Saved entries
Start of Block
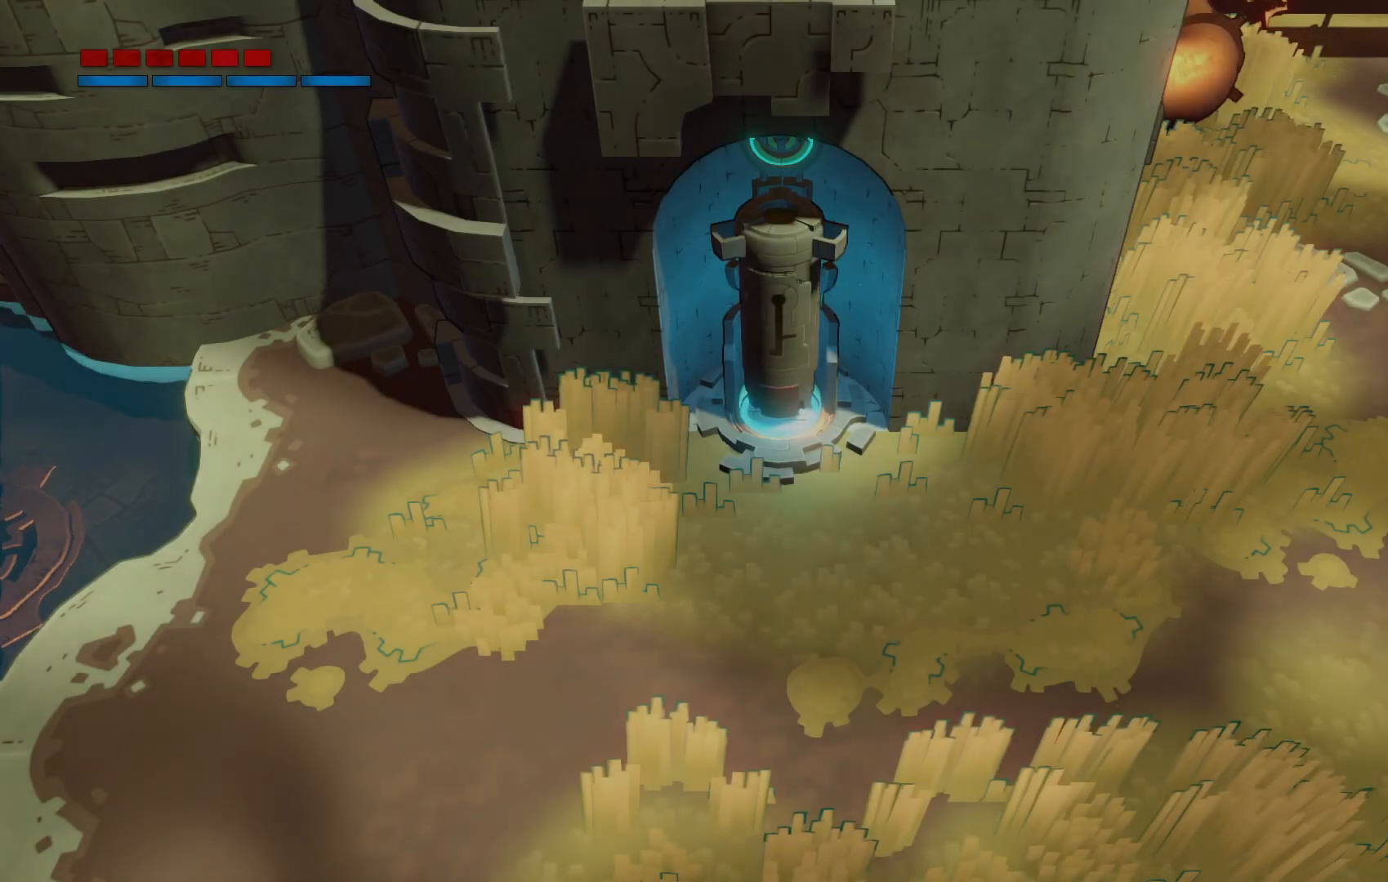
{"buttons": [], "left_stick": "down", "right_stick": "center", "events": []}
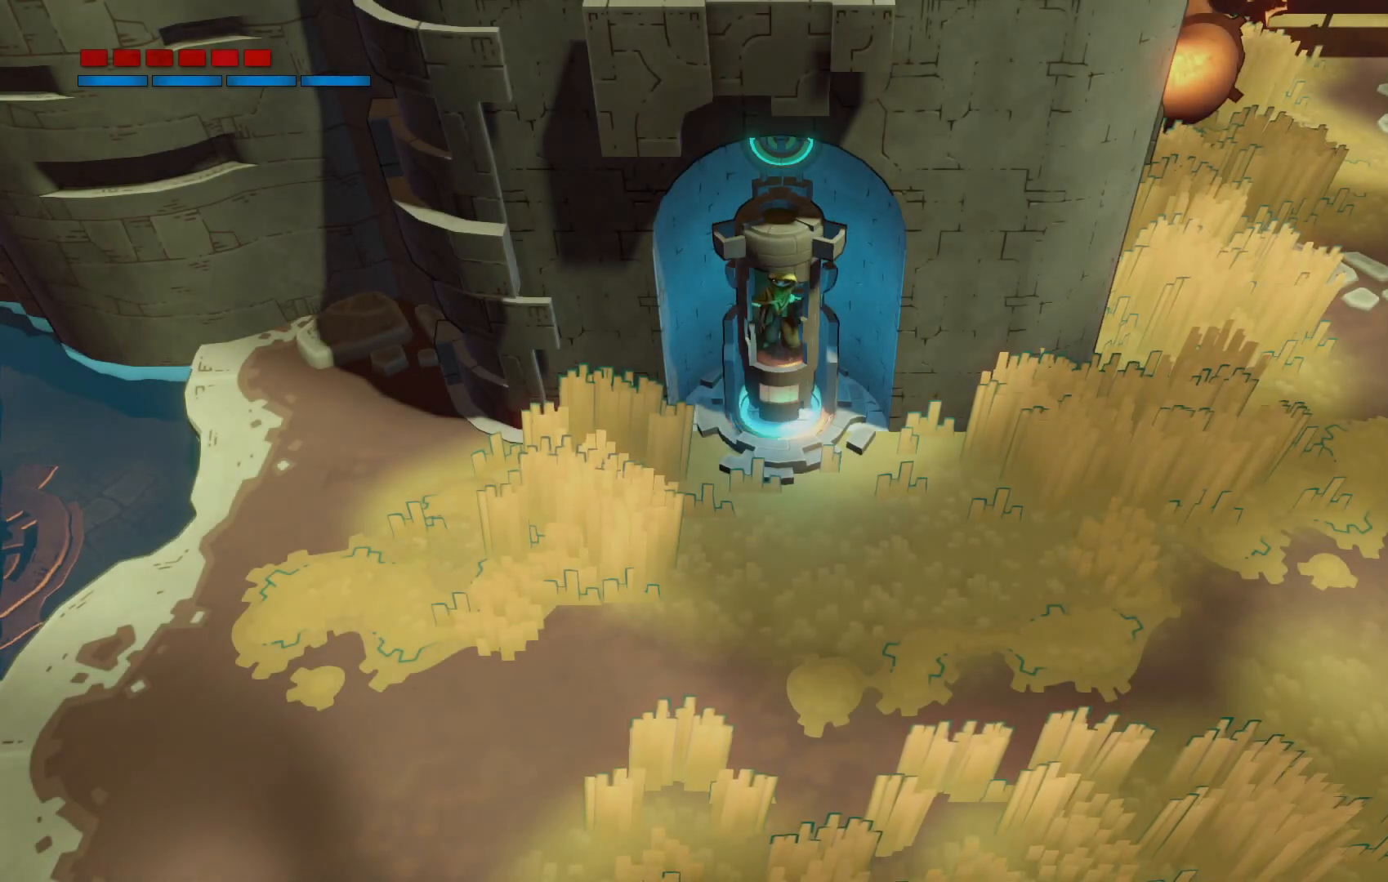
{"buttons": [], "left_stick": "down", "right_stick": "center", "events": []}
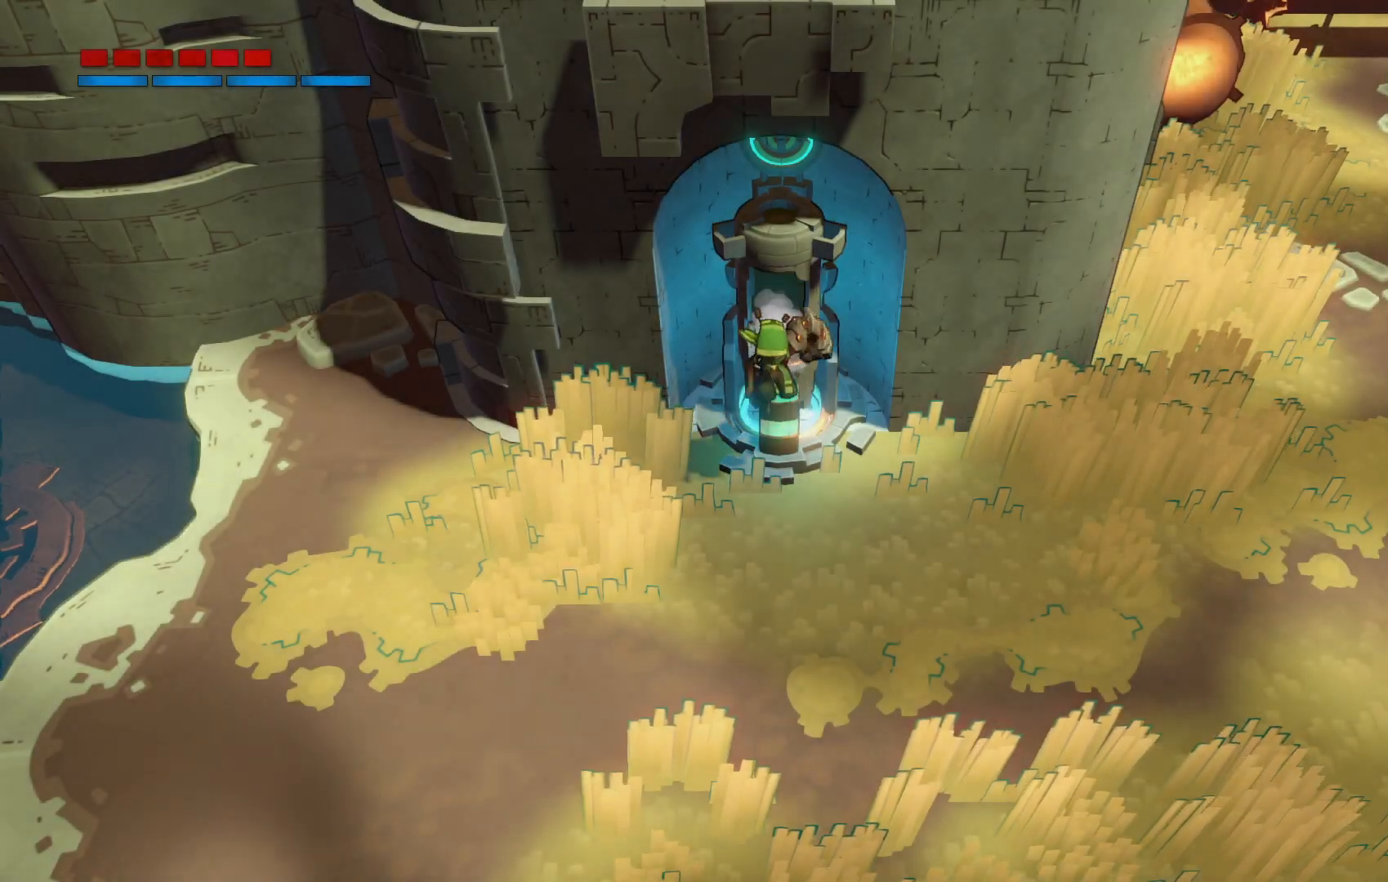
{"buttons": [], "left_stick": "down", "right_stick": "center", "events": []}
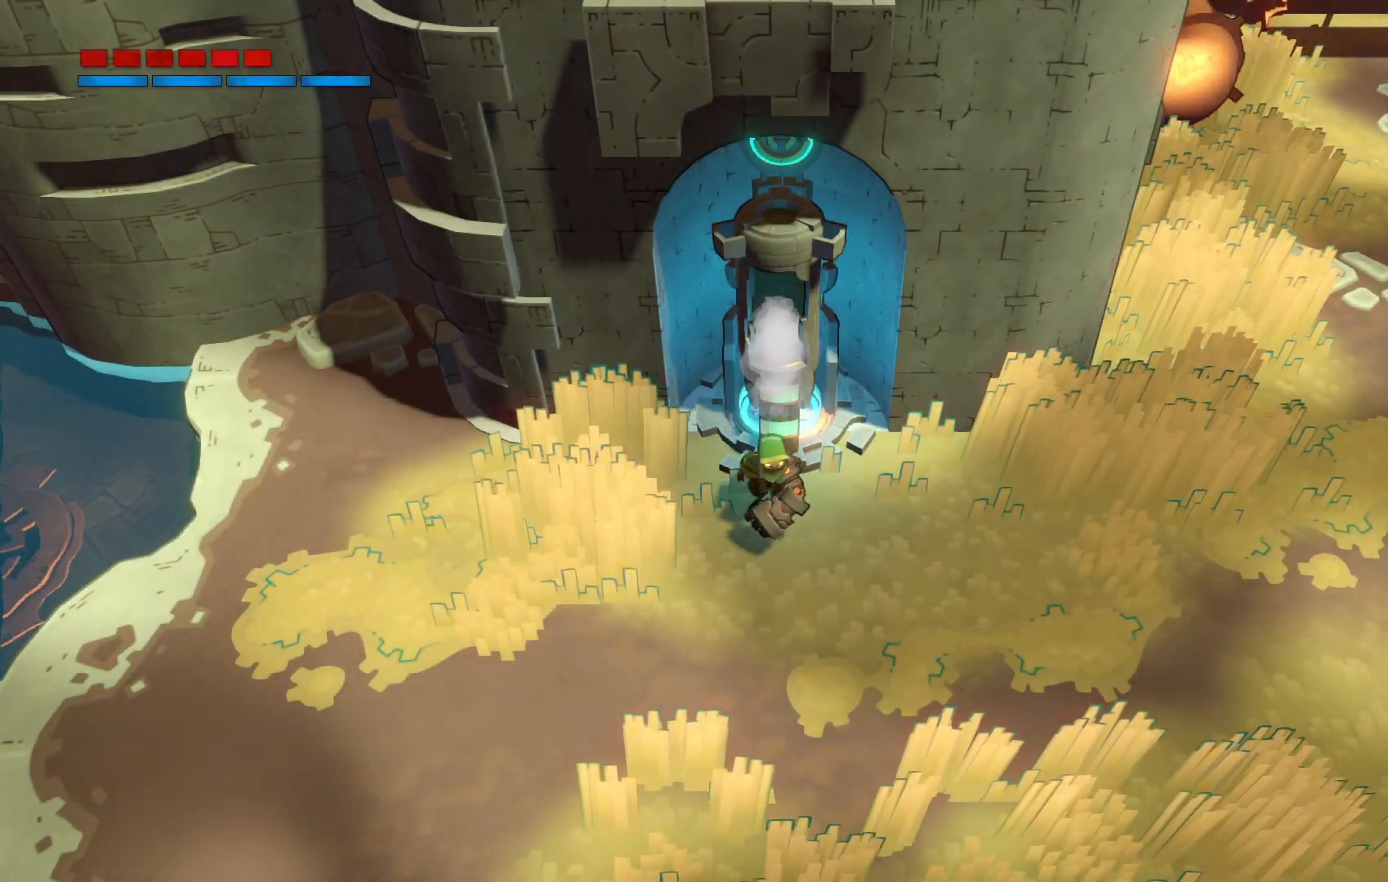
{"buttons": [], "left_stick": "down", "right_stick": "center", "events": []}
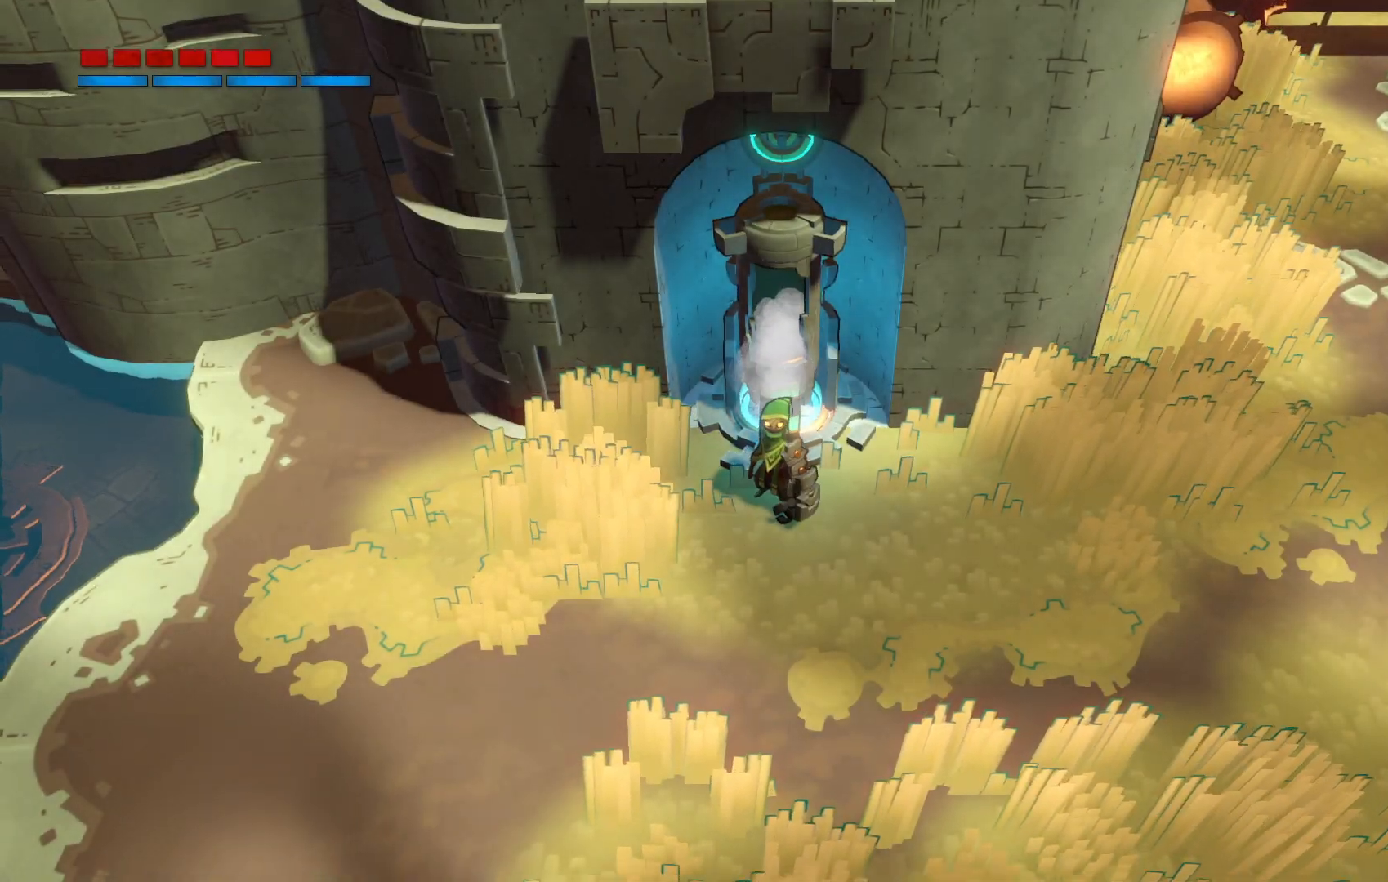
{"buttons": [], "left_stick": "down", "right_stick": "center", "events": []}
End of Block
For the records above, output each one exactly and skip any image.

{"buttons": [], "left_stick": "down", "right_stick": "center", "events": []}
{"buttons": [], "left_stick": "down", "right_stick": "center", "events": []}
{"buttons": [], "left_stick": "down", "right_stick": "center", "events": []}
{"buttons": [], "left_stick": "down", "right_stick": "center", "events": []}
{"buttons": [], "left_stick": "down", "right_stick": "center", "events": []}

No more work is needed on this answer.